▶ Enunciado
Transcreva, do texto sobre a campanha de doação de sangue para o menino Matheus, o trecho de "- É a generosidade" a "Baasch, 39 anos.".

▶ Trecho da página
%%
O início de 2021 foi diferente para a família Baasch nas redes sociais. Em vez de memes ou pegadinhas para brincar com os amigos, os grupos de WhatsApp receberam a mesma imagem: a foto do menino Matheus, de quatro meses de idade. Sorrindo, ainda sem dentes, apenas com a língua aparente e a cabeça apoiada sobre a palma da mão do pai, estendida como um travesseiro. No topo, a frase “doe sangue, salve meu filho”, e o telefone para agendar a coleta no Hospital Santo Antônio, do Complexo Hospitalar Santa Casa, em Porto Alegre.
A publicação viralizou de tal forma que o Banco de Sangue da Santa Casa registrou números recordes para o período. De acordo com a instituição, somente em resposta à campanha, 120 pessoas procuraram o local para efetivarem suas doações, por dia. Em meio a feriados, a média diária é de 40 pessoas, três vezes menos do que o atingido.
- É a generosidade de um grande número de doadores. Algumas campanhas como a do Matheus tem a felicidade de viralizarem e sensibilizarem muitos doadores. Mas devido a validade curta do sangue, o alívio nos estoques é de pouco mais de uma semana, geralmente - afirma o tio do garoto, Thiago Baasch, 39 anos.
%%
▶ Material apresentado
%%
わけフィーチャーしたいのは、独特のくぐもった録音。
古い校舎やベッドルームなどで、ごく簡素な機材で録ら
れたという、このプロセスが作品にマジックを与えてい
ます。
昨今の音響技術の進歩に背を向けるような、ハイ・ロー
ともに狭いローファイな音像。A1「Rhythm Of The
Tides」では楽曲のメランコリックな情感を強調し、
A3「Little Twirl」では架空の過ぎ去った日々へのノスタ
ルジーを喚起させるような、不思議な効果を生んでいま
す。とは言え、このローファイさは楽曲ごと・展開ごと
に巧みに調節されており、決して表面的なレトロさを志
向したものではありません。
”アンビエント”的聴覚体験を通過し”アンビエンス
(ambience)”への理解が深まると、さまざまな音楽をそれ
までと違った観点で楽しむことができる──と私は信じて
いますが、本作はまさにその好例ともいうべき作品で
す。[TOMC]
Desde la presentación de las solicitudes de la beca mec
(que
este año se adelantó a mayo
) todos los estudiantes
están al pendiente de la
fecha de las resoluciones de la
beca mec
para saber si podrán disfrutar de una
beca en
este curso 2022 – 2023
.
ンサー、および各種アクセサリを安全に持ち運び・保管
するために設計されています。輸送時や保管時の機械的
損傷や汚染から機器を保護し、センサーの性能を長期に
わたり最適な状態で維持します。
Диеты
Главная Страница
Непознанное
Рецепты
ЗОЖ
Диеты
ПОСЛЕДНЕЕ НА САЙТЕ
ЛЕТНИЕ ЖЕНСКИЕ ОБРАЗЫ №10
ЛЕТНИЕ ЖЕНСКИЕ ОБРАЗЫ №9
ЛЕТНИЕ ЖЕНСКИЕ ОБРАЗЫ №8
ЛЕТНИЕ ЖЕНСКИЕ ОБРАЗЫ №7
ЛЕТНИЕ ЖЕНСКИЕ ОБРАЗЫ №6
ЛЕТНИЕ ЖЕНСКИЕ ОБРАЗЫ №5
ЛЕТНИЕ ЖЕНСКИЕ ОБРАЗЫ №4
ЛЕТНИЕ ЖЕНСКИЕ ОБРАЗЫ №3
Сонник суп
%%
▶ Resposta
- É a generosidade de um grande número de doadores. Algumas campanhas como a do Matheus tem a felicidade de viralizarem e sensibilizarem muitos doadores. Mas devido a validade curta do sangue, o alívio nos estoques é de pouco mais de uma semana, geralmente - afirma o tio do garoto, Thiago Baasch, 39 anos.